_Text block:_
Leaving a job is one of those weird emotional events that nobody prepares you for. You spend years sitting next to people, sharing deadlines and inside jokes and terrible office coffee, and then one day you have to condense all of that into a Slack message or a card. The pressure to say something meaningful — but not too sentimental, not too long, not too generic — is real.

The truth is, most people want to say something genuine but freeze up when the moment arrives. They default to "It's been great working with you!" and immediately wish they'd said more. Or they write three paragraphs that feel like a LinkedIn post and delete the whole thing.

We've written 50 messages for every angle of the leaving experience: messages for you to send on your last day, messages to send a colleague who's departing, quick Slack-ready one-liners, and heartfelt card messages. Every one is copy-paste ready. Use them as-is or let them spark your own words. If you're looking for an even deeper collection organized by tone (heartfelt, funny, professional), our 120 farewell messages for colleagues guide has you covered.

When You're the One Leaving

These are messages for you to send to the people you're leaving behind. Whether it's a close colleague, your manager, or the whole team, these strike the balance between honest and professional.

For Close Colleagues and Friends

  1. I came here for the job and stayed for the people. You're the main reason this place felt like more than just a workplace. I'm going to miss our morning coffee debriefs more than I can say.
  2. You were the first person I messaged every morning and the last person I vented to every Friday. That rhythm is going to be the hardest thing to replace. Thank you for making every week better.
  3. Three years of shared deadlines, one truly terrible team offsite, and about a thousand "quick syncs" that turned into real conversations. I wouldn't trade any of it. Let's not let this be the end.
  4. I've been trying to write this message for two days and everything sounds inadequate. So I'll just say it plainly: working with you changed how I think about collaboration, and I'm a better professional because you were my teammate.

_Dataset content:_
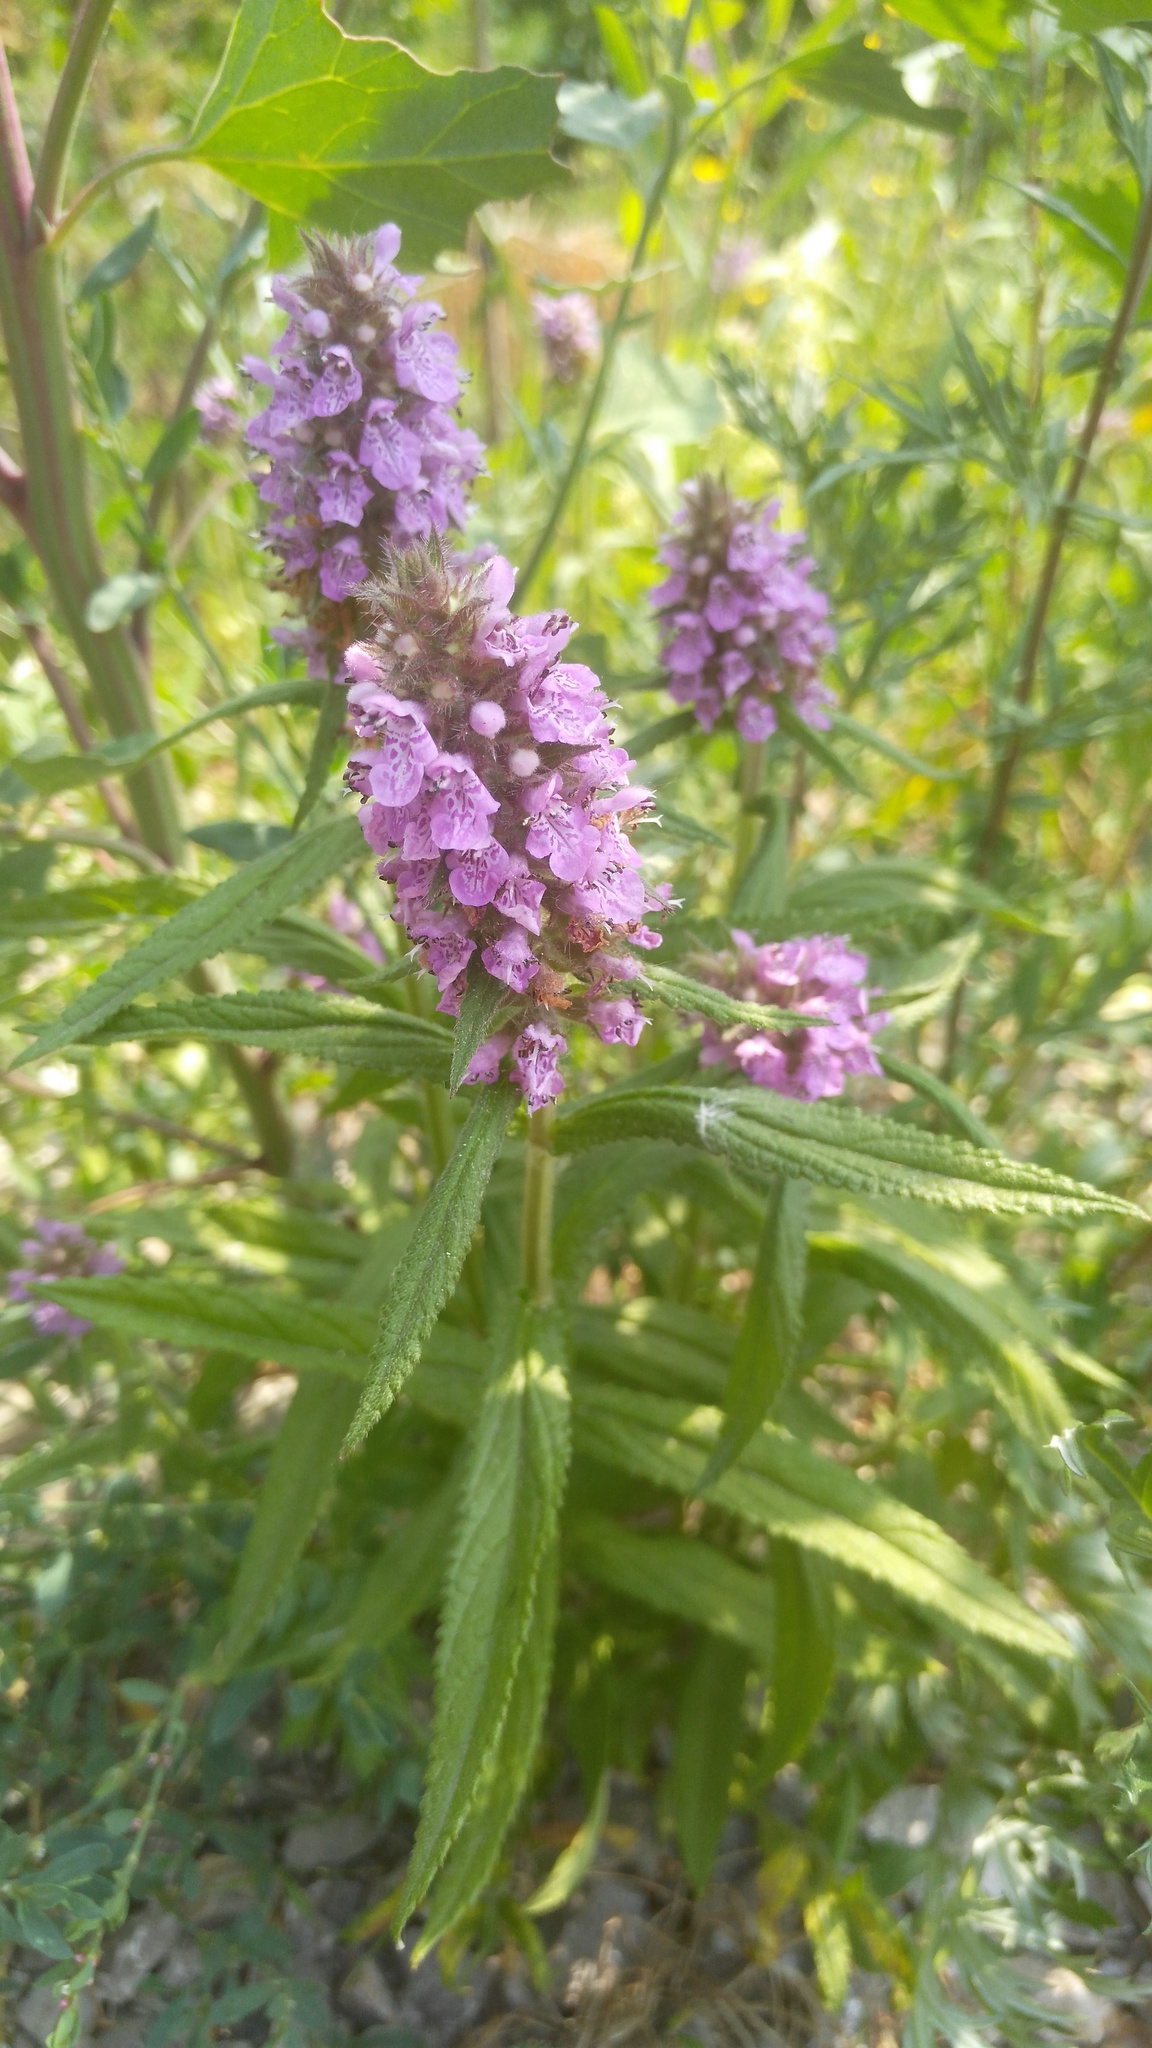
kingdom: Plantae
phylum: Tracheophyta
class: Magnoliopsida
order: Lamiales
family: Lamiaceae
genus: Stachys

---

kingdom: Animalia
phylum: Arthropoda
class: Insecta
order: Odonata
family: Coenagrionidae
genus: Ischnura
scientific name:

_Exercise prompt:_
In the farewell messages article, rewrite everything from "These are messages" down to "be the end.", putting "Thursday" in place of "Friday". Rely on the text by itself and nothing else.

_Final result:_
These are messages for you to send to the people you're leaving behind. Whether it's a close colleague, your manager, or the whole team, these strike the balance between honest and professional.

For Close Colleagues and Friends

  1. I came here for the job and stayed for the people. You're the main reason this place felt like more than just a workplace. I'm going to miss our morning coffee debriefs more than I can say.
  2. You were the first person I messaged every morning and the last person I vented to every Thursday. That rhythm is going to be the hardest thing to replace. Thank you for making every week better.
  3. Three years of shared deadlines, one truly terrible team offsite, and about a thousand "quick syncs" that turned into real conversations. I wouldn't trade any of it. Let's not let this be the end.